ASSIGNMENT:
Turn the lines of text in the records into a Markdown table with the columns "Row" and "Line", numbering each row and omitting blank lines. Leave the pictures out of the table.

[Excerpts from a dataset]

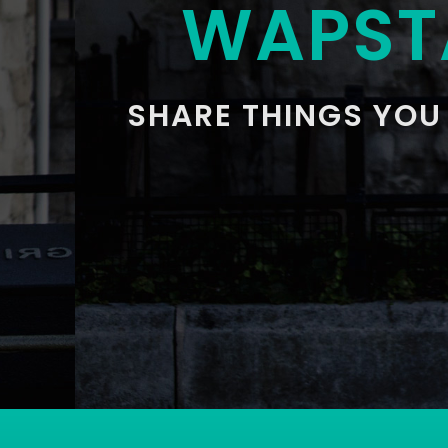
WAPST
SHARE THINGS YOU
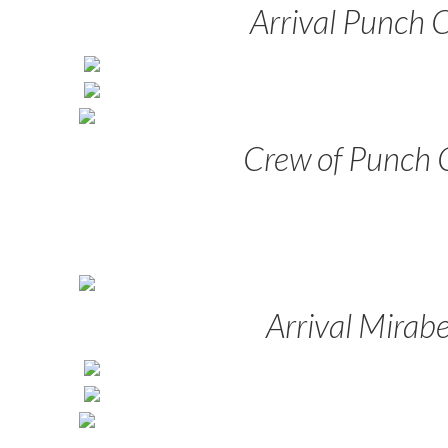
Arrival Punch 
Crew of Punch 
Arrival Mirabe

THE ANSWER:
| Row | Line |
|---|---|
| 1 | WAPST |
| 2 | SHARE THINGS YOU |
| 3 | Arrival Punch  |
| 4 | Crew of Punch  |
| 5 | Arrival Mirabe |